TO DO. An exact copy of the data is required, with no pictures in it.

Collection entries:
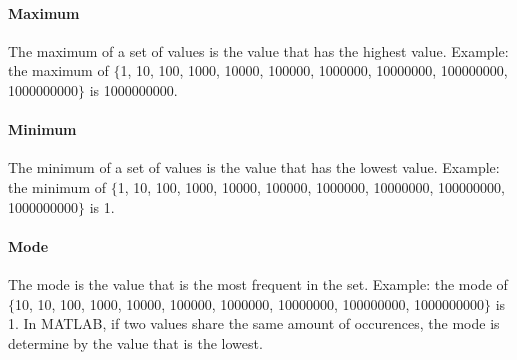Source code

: \documentclass[a4paper,12pt]{article}
\begin{document}
\paragraph{Maximum} The maximum of a set of values is the value that has the highest value. Example: the maximum of $\{$1, 10, 100, 1000, 10000, 100000, 1000000, 10000000, 100000000, 1000000000$\}$ is 1000000000.

\paragraph{Minimum} The minimum of a set of values is the value that has the lowest value. Example: the minimum of $\{$1, 10, 100, 1000, 10000, 100000, 1000000, 10000000, 100000000, 1000000000$\}$ is 1.

\paragraph{Mode} The mode is the value that is the most frequent in the set. Example: the mode of $\{$10, 10, 100, 1000, 10000, 100000, 1000000, 10000000, 100000000, 1000000000$\}$ is 1. In MATLAB, if two values share the same amount of occurences, the mode is determine by the value that is the lowest. 


\newpage



 
\end{document}
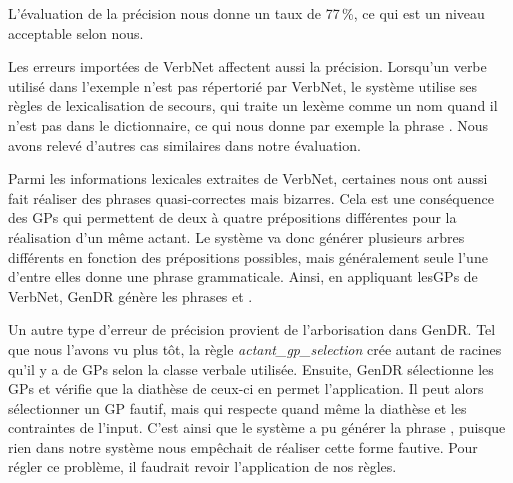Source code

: L'évaluation de la précision nous donne un taux de 77\,\%, ce qui est un niveau acceptable selon nous.


Les erreurs importées de VerbNet affectent aussi la précision. Lorsqu'un verbe utilisé dans l'exemple n'est pas répertorié par VerbNet, le système utilise ses règles de lexicalisation  de secours, qui traite un lexème comme un nom quand il n'est pas dans le dictionnaire, ce qui nous donne par exemple la phrase \ungr{}. Nous avons relevé d'autres cas similaires dans notre évaluation.

Parmi les informations lexicales extraites de VerbNet, certaines nous ont aussi fait réaliser des phrases quasi-correctes mais bizarres. Cela est une conséquence des \acp{GP} qui permettent de deux à quatre prépositions différentes pour la réalisation d'un même actant. Le système va donc générer plusieurs arbres différents en fonction des prépositions possibles, mais généralement seule l'une d'entre elles donne une phrase grammaticale. Ainsi, en appliquant les\acp{GP} de VerbNet, GenDR génère les phrases  et \ungr{}.

Un autre type d'erreur de précision provient de l'arborisation dans GenDR. Tel que nous l'avons vu plus tôt, la règle \emph{actant\_gp\_selection} crée autant de racines qu'il y a de \acp{GP} selon la classe verbale utilisée. Ensuite, GenDR sélectionne les \acp{GP} et vérifie que la diathèse de ceux-ci en permet l'application. Il peut alors sélectionner un \ac{GP} fautif, mais qui respecte quand même la diathèse et les contraintes de l'input. C'est ainsi que le système a pu générer la phrase \ungr{}, puisque rien dans notre système nous empêchait de réaliser cette forme fautive. Pour régler ce problème, il faudrait revoir l'application de nos règles.

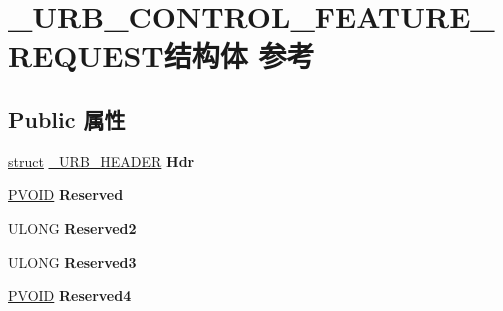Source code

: \hypertarget{struct___u_r_b___c_o_n_t_r_o_l___f_e_a_t_u_r_e___r_e_q_u_e_s_t}{}\section{\+\_\+\+U\+R\+B\+\_\+\+C\+O\+N\+T\+R\+O\+L\+\_\+\+F\+E\+A\+T\+U\+R\+E\+\_\+\+R\+E\+Q\+U\+E\+S\+T结构体 参考}
\label{struct___u_r_b___c_o_n_t_r_o_l___f_e_a_t_u_r_e___r_e_q_u_e_s_t}
\subsection*{Public 属性}
\begin{DoxyCompactItemize}
\item 
\mbox{\label{struct___u_r_b___c_o_n_t_r_o_l___f_e_a_t_u_r_e___r_e_q_u_e_s_t_a8b04e2bce37a263d4b3071370dc55993}} 
\hyperlink{interfacestruct}{struct} \hyperlink{struct___u_r_b___h_e_a_d_e_r}{\+\_\+\+U\+R\+B\+\_\+\+H\+E\+A\+D\+ER} {\bfseries Hdr}
\item 
\mbox{\label{struct___u_r_b___c_o_n_t_r_o_l___f_e_a_t_u_r_e___r_e_q_u_e_s_t_ac4134e440a9a9d6400d5b1a3adba2e2b}} 
\hyperlink{interfacevoid}{P\+V\+O\+ID} {\bfseries Reserved}
\item 
\mbox{\label{struct___u_r_b___c_o_n_t_r_o_l___f_e_a_t_u_r_e___r_e_q_u_e_s_t_a2f960baaa1b5549188dddfa0d8610802}} 
U\+L\+O\+NG {\bfseries Reserved2}
\item 
\mbox{\label{struct___u_r_b___c_o_n_t_r_o_l___f_e_a_t_u_r_e___r_e_q_u_e_s_t_a6052fc19705c3ab7213fd4a6aeb09dec}} 
U\+L\+O\+NG {\bfseries Reserved3}
\item 
\mbox{\label{struct___u_r_b___c_o_n_t_r_o_l___f_e_a_t_u_r_e___r_e_q_u_e_s_t_a9d089b817cd75b7096c24089b62c899f}} 
\hyperlink{interfacevoid}{P\+V\+O\+ID} {\bfseries Reserved4}
\item 
\mbox{\label{struct___u_r_b___c_o_n_t_r_o_l___f_e_a_t_u_r_e___r_e_q_u_e_s_t_aabfa4e9ad20175044cf36eaad56aeaf1}} 

\end{DoxyCompactItemize}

RESPONSE.
Source code

: \documentclass[a4paper,12pt]{article}
\begin{document}
\paragraph{Maximum} The maximum of a set of values is the value that has the highest value. Example: the maximum of $\{$1, 10, 100, 1000, 10000, 100000, 1000000, 10000000, 100000000, 1000000000$\}$ is 1000000000.

\paragraph{Minimum} The minimum of a set of values is the value that has the lowest value. Example: the minimum of $\{$1, 10, 100, 1000, 10000, 100000, 1000000, 10000000, 100000000, 1000000000$\}$ is 1.

\paragraph{Mode} The mode is the value that is the most frequent in the set. Example: the mode of $\{$10, 10, 100, 1000, 10000, 100000, 1000000, 10000000, 100000000, 1000000000$\}$ is 1. In MATLAB, if two values share the same amount of occurences, the mode is determine by the value that is the lowest. 


\newpage



 
\end{document}
Source code

: L'évaluation de la précision nous donne un taux de 77\,\%, ce qui est un niveau acceptable selon nous.


Les erreurs importées de VerbNet affectent aussi la précision. Lorsqu'un verbe utilisé dans l'exemple n'est pas répertorié par VerbNet, le système utilise ses règles de lexicalisation  de secours, qui traite un lexème comme un nom quand il n'est pas dans le dictionnaire, ce qui nous donne par exemple la phrase \ungr{}. Nous avons relevé d'autres cas similaires dans notre évaluation.

Parmi les informations lexicales extraites de VerbNet, certaines nous ont aussi fait réaliser des phrases quasi-correctes mais bizarres. Cela est une conséquence des \acp{GP} qui permettent de deux à quatre prépositions différentes pour la réalisation d'un même actant. Le système va donc générer plusieurs arbres différents en fonction des prépositions possibles, mais généralement seule l'une d'entre elles donne une phrase grammaticale. Ainsi, en appliquant les\acp{GP} de VerbNet, GenDR génère les phrases  et \ungr{}.

Un autre type d'erreur de précision provient de l'arborisation dans GenDR. Tel que nous l'avons vu plus tôt, la règle \emph{actant\_gp\_selection} crée autant de racines qu'il y a de \acp{GP} selon la classe verbale utilisée. Ensuite, GenDR sélectionne les \acp{GP} et vérifie que la diathèse de ceux-ci en permet l'application. Il peut alors sélectionner un \ac{GP} fautif, mais qui respecte quand même la diathèse et les contraintes de l'input. C'est ainsi que le système a pu générer la phrase \ungr{}, puisque rien dans notre système nous empêchait de réaliser cette forme fautive. Pour régler ce problème, il faudrait revoir l'application de nos règles.

Source code

: \hypertarget{struct___u_r_b___c_o_n_t_r_o_l___f_e_a_t_u_r_e___r_e_q_u_e_s_t}{}\section{\+\_\+\+U\+R\+B\+\_\+\+C\+O\+N\+T\+R\+O\+L\+\_\+\+F\+E\+A\+T\+U\+R\+E\+\_\+\+R\+E\+Q\+U\+E\+S\+T结构体 参考}
\label{struct___u_r_b___c_o_n_t_r_o_l___f_e_a_t_u_r_e___r_e_q_u_e_s_t}
\subsection*{Public 属性}
\begin{DoxyCompactItemize}
\item 
\mbox{\label{struct___u_r_b___c_o_n_t_r_o_l___f_e_a_t_u_r_e___r_e_q_u_e_s_t_a8b04e2bce37a263d4b3071370dc55993}} 
\hyperlink{interfacestruct}{struct} \hyperlink{struct___u_r_b___h_e_a_d_e_r}{\+\_\+\+U\+R\+B\+\_\+\+H\+E\+A\+D\+ER} {\bfseries Hdr}
\item 
\mbox{\label{struct___u_r_b___c_o_n_t_r_o_l___f_e_a_t_u_r_e___r_e_q_u_e_s_t_ac4134e440a9a9d6400d5b1a3adba2e2b}} 
\hyperlink{interfacevoid}{P\+V\+O\+ID} {\bfseries Reserved}
\item 
\mbox{\label{struct___u_r_b___c_o_n_t_r_o_l___f_e_a_t_u_r_e___r_e_q_u_e_s_t_a2f960baaa1b5549188dddfa0d8610802}} 
U\+L\+O\+NG {\bfseries Reserved2}
\item 
\mbox{\label{struct___u_r_b___c_o_n_t_r_o_l___f_e_a_t_u_r_e___r_e_q_u_e_s_t_a6052fc19705c3ab7213fd4a6aeb09dec}} 
U\+L\+O\+NG {\bfseries Reserved3}
\item 
\mbox{\label{struct___u_r_b___c_o_n_t_r_o_l___f_e_a_t_u_r_e___r_e_q_u_e_s_t_a9d089b817cd75b7096c24089b62c899f}} 
\hyperlink{interfacevoid}{P\+V\+O\+ID} {\bfseries Reserved4}
\item 
\mbox{\label{struct___u_r_b___c_o_n_t_r_o_l___f_e_a_t_u_r_e___r_e_q_u_e_s_t_aabfa4e9ad20175044cf36eaad56aeaf1}} 

\end{DoxyCompactItemize}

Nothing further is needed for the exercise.